The up-side is we got a free coach tour across inland Sicily, past Enna and through a moutainous hinterland of spectacular gorges and old farms. We were next to two Sicilian families with a clutch of under-fives in tow. What a nightmare the delay must have been, especially as they were headed for their Grandmother's house in Birmingham, a two hour drive at least from Manchester airport. The children were brilliant, which is really a credit to how the parents ensured their off-spring were happy and relaxed throughout the trip - lots of big hugs and silly games. At Palermo we finally got some help for Gill to assist us through security. Astonishingly she was wheeled straight past security wearing a hefty looking knee brace that quite easily could have contained a couple of kgs of semtex.
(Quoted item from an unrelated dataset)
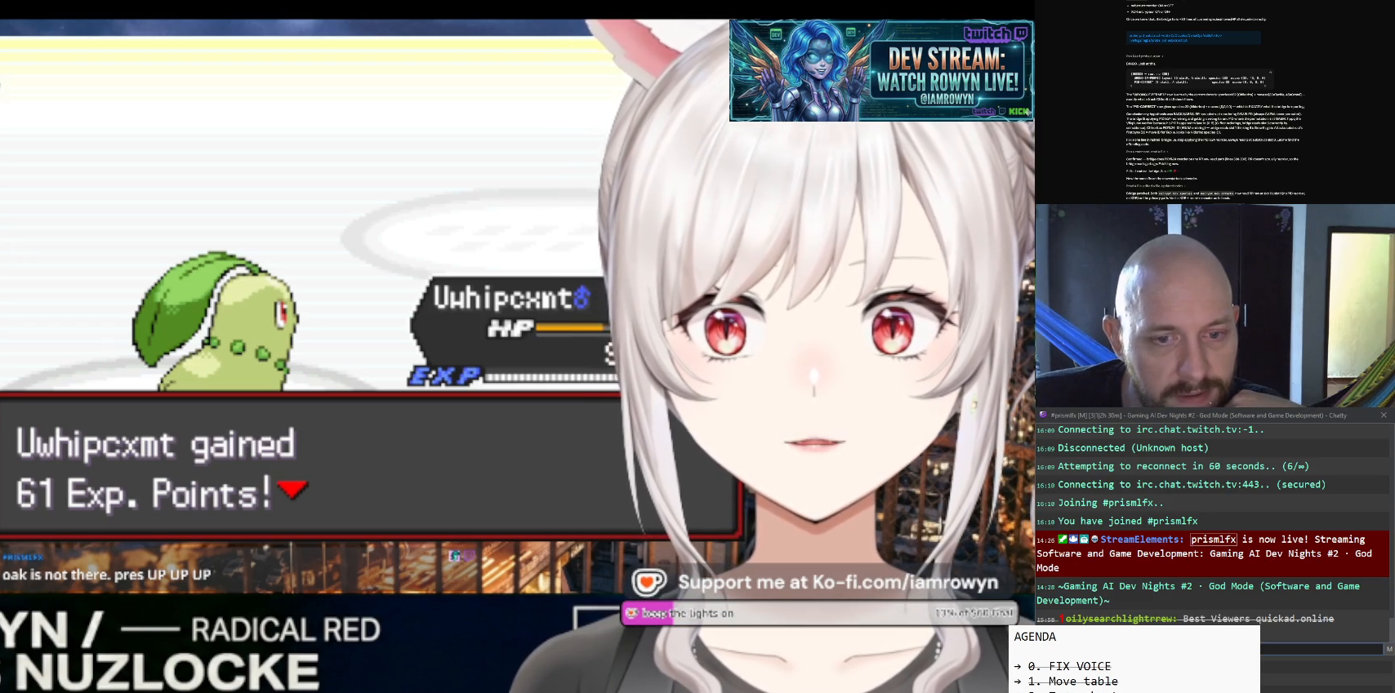
{"buttons": ["A"], "events": []}
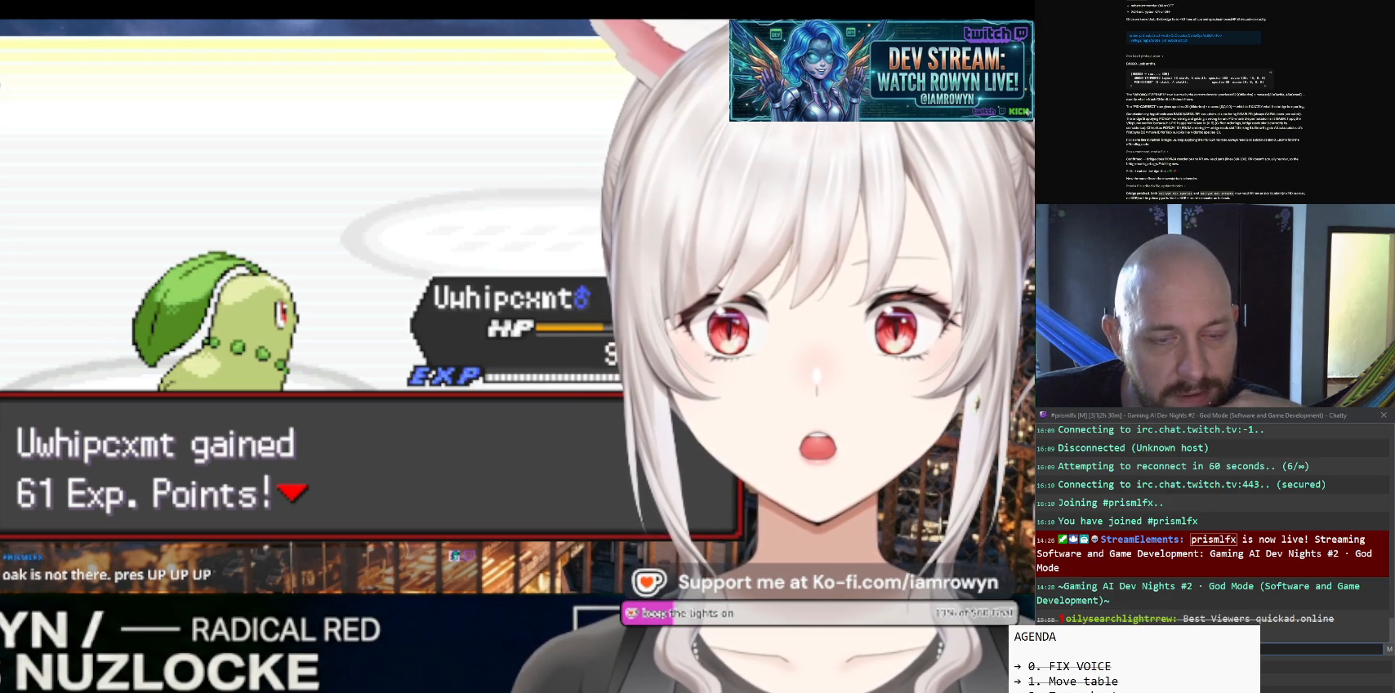
{"buttons": ["A"], "events": []}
Finally, 14 hours late we arrived in Manchester in horrendous crosswinds. The pilot was brilliant, even though the plane was buffeted by serious side winds, and we seemed to waltz our way over Wilmslow, he touched-down gently, prompting a spontaneous outburst of applause from grateful passengers.

Carol, our neighbour was on hand to whisk us homewards. We opened the mail, no nasty surprises, mostly junk that went straight into recycling. There was no food in the house so I hopped-off to a Sainsbury Local. Thankful this time the car battery held up and apart from a slight grinding from the rear brakes, everything worked fine. After ten weeks of using an automatic I even remembered to use the clutch! The previous evening we had feasted on fantastic Sicilian food and lovely local wine. Tonight it was overpriced supermarket plonk and cardboard pizzas. Ah, the joys of homecomung! Since then,  it has alternated foggy days with rainy days. It's not particularly cold, just damp and miserable. The important things are sort stuff out for Christmas, and get Gill to a physiotherapist so her knee is well on the way to recovery before we head back to Catania on February 3rd.